Somos viajeros que están caminando hacia el cielo. Tenemos la perspectiva de la herencia y ya tenemos las arras. Ella es, como lo dirá Pedro en su primera epístola (cap. 1:4), “una herencia incorruptible, incontaminada e inmarcesible, reservada en los cielos para vosotros”, en tanto que las herencias terrenales a menudo se desvanecen o son mal empleadas. Pero, mientras los creyentes esperan la herencia, son “guardados por el poder de Dios mediante la fe” (cap. 1:5).

El Padre

Es esencialmente en el evangelio de Juan donde el Señor Jesús revela al Padre:

El unigénito Hijo, que está en el seno del Padre, él le ha dado a conocer
(Juan 1:18).

En Mateo 11:27 él ya había dicho: “Nadie conoce… al Padre…, sino el Hijo, y aquel a quien el Hijo lo quiera revelar”. Sobre todo en sus últimos discursos, o sea, en Juan 14 a 17 es donde habla del Padre, de su Padre,

A través de los otros evangelios, Jesús había hablado del Padre celestial, del Padre que está en los cielos, cuidando de los suyos, pero en cierto modo, a distancia. En Juan 15:15 Jesús dice: “Ya no os llamaré siervos…; pero os he llamado amigos”. Y habrá más; él puede asegurarles un amor infinito: “El Padre mismo os ama” (cap. 16:27).

Tendrá que llegar la mañana de la resurrección para que María de Magdala reciba este mensaje: “Subo a mi Padre y a vuestro Padre, a mi Dios y a vuestro Dios” (cap. 20:17). Esta revelación no está reservada a los cristianos más adelantados, pues el apóstol dice: “Os escribo a vosotros, hijitos, porque habéis conocido al Padre” (1 Juan 2:13). Los verdaderos adoradores adoran al Padre (Juan 4:23); asimismo hacen subir la alabanza “a Aquel que nos ama, y nos ha lavado de nuestros pecados en su misma sangre” (Apocalipsis 1:5, V. M.).

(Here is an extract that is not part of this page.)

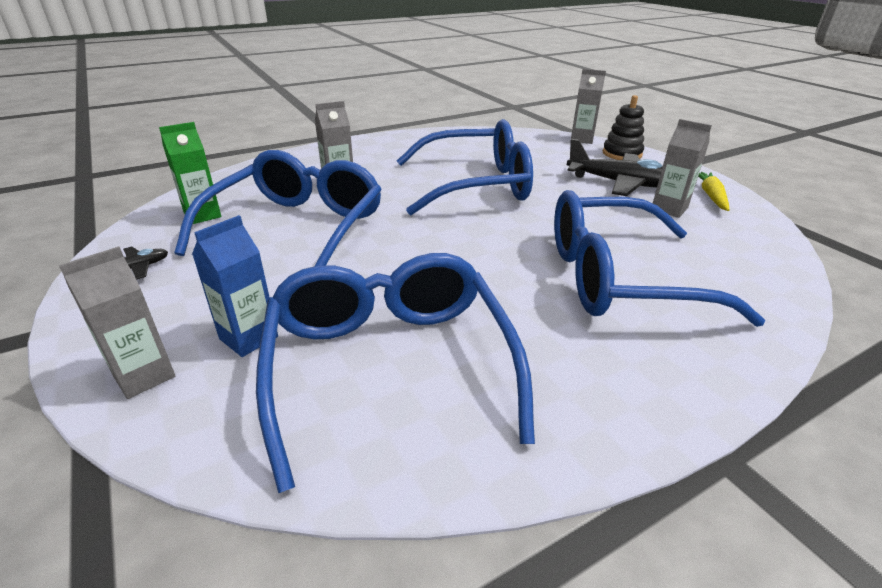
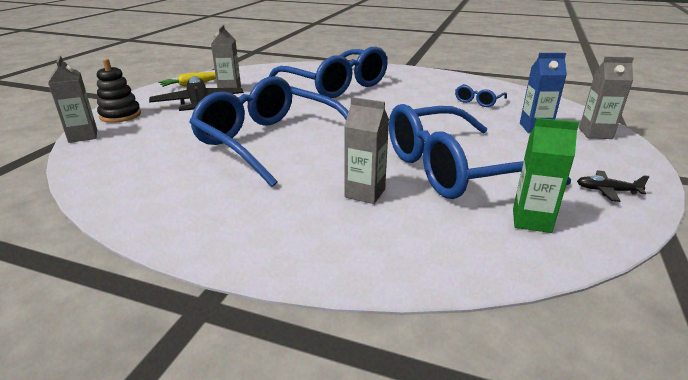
camera: 130 degrees left, 5 degrees down
(389, 366) = (478, 101): blue glasses -> blue glasses, size x0.41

Al final de su oración en Juan 17, Jesús había dicho, dirigiéndose al Padre: “Les he dado a conocer tu nombre, y lo daré a conocer aún, para que el amor con que me has amado, esté en ellos, y yo en ellos” (v. 26). A lo largo de este evangelio les había hablado del “Padre”, o de “mi Padre”; después de la obra de la cruz y la resurrección, viene el mensaje: “Subo a mi Padre y a vuestro Padre”. No dice «nuestro» Padre, pues su relación con el Padre está por encima de la que pudieran disfrutar los suyos; él sigue siendo “el primogénito entre muchos hermanos”; no obstante, la relación está establecida, y la comunión es expuesta en 1 Juan 1: “nuestra comunión verdaderamente es con el Padre, y con su Hijo Jesucristo” (v. 3). Se trata de la comunión con el Padre acerca de su Hijo y de la comunión con el Hijo respecto de su Padre; y “estas cosas os escribimos, para que vuestro gozo sea cumplido” (v. 4).

¿En qué medida gozamos, día tras día, de esta comunión? Ella puede ser experimentada individualmente en un momento tranquilo del día, y sobre todo colectivamente en el culto, cuando, como lo expresa un cántico,

«… el himno eterno comenzado en la tierra
exalte y glorifique al Padre y al Hijo».